=== Source document ===

October is Medical Ultrasound Awareness Month and seeks to increase awareness of ultrasound and sonography. In the days when all of our medical students are required to have skills in interprofessional learning and interaction, those of us in the echo and vascular labs are old hands at it. Every medical director knows that the most important component of any ultrasound lab is not the machines with all the latest applications, not the reporting system, not the other equipment, but rather the sonographers. It is the team spirit in our labs that makes work rewarding and the only way to guarantee excellent patient care. As such, it is important to have a safe and supportive lab where sonographers can flourish and do their best.
Most important in my view is open and honest communication. Just as I need to be able to ask the sonographer to go back to get a few more images of something I am concerned about on the study, the sonographer needs to be able to question me about my interpretations. I am pleased that the staff feels comfortable pointing out that yet again, I have produced a report with no mention of the mitral valve (a glitch in our old reporting system rather than a blatant disregard for my favorite valve). Some other questions can point to serious mistakes in interpretation or at least lead to further evaluation. If the sonographer doesn’t feel comfortable speaking up, patient care could suffer.

=== Recorded information ===

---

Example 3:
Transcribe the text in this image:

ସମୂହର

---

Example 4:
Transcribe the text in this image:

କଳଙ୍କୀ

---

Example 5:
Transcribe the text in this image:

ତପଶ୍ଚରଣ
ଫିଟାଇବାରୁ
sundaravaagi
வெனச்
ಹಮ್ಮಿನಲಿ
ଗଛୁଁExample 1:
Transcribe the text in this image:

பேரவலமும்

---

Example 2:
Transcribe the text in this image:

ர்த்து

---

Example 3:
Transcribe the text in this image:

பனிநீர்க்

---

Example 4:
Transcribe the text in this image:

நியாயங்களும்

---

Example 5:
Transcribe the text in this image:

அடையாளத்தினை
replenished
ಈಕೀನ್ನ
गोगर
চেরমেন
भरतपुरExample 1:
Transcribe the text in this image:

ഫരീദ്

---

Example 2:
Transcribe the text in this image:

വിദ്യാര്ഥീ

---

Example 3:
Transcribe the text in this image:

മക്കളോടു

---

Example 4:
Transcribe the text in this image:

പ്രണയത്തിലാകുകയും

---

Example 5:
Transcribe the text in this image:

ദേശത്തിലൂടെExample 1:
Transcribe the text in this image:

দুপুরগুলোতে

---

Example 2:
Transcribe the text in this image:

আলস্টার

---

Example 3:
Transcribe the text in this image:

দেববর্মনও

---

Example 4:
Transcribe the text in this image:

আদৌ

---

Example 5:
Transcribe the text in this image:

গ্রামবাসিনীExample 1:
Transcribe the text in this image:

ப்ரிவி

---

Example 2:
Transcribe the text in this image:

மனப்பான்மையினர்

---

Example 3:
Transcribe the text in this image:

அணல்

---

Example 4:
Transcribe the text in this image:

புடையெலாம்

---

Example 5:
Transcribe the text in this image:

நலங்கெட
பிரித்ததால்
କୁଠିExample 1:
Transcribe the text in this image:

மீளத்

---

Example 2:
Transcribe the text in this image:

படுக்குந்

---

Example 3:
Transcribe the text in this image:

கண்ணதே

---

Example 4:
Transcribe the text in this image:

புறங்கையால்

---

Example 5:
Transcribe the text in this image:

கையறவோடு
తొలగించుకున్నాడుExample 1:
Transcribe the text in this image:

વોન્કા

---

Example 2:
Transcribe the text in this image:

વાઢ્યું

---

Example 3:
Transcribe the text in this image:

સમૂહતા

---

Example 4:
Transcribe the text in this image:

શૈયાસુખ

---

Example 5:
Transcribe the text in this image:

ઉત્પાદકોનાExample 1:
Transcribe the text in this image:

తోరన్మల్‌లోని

===

* [Task set]
1) For each statement below, state whether it agrees with the text on ultrasound labs. Answer yes or no, and quote the words of the text that decide it.
(a) The text names the machines as the most important component of an ultrasound lab.
(b) The report that left out the mitral valve is attributed to a glitch in the old reporting system.
(c) Medical Ultrasound Awareness Month falls in October.
2) Repeat word for word the part of the text on ultrasound labs that opens with the words containing "Most important in" and closes with "care could suffer.".

* [Answers to the exercises]
1)
(a) No: "the most important component of any ultrasound lab is not the machines with all the latest applications, not the reporting system, not the other equipment, but rather the sonographers"
(b) Yes: "a glitch in our old reporting system rather than a blatant disregard for my favorite valve"
(c) Yes: "October is Medical Ultrasound Awareness Month"

2)
Most important in my view is open and honest communication. Just as I need to be able to ask the sonographer to go back to get a few more images of something I am concerned about on the study, the sonographer needs to be able to question me about my interpretations. I am pleased that the staff feels comfortable pointing out that yet again, I have produced a report with no mention of the mitral valve (a glitch in our old reporting system rather than a blatant disregard for my favorite valve). Some other questions can point to serious mistakes in interpretation or at least lead to further evaluation. If the sonographer doesn’t feel comfortable speaking up, patient care could suffer.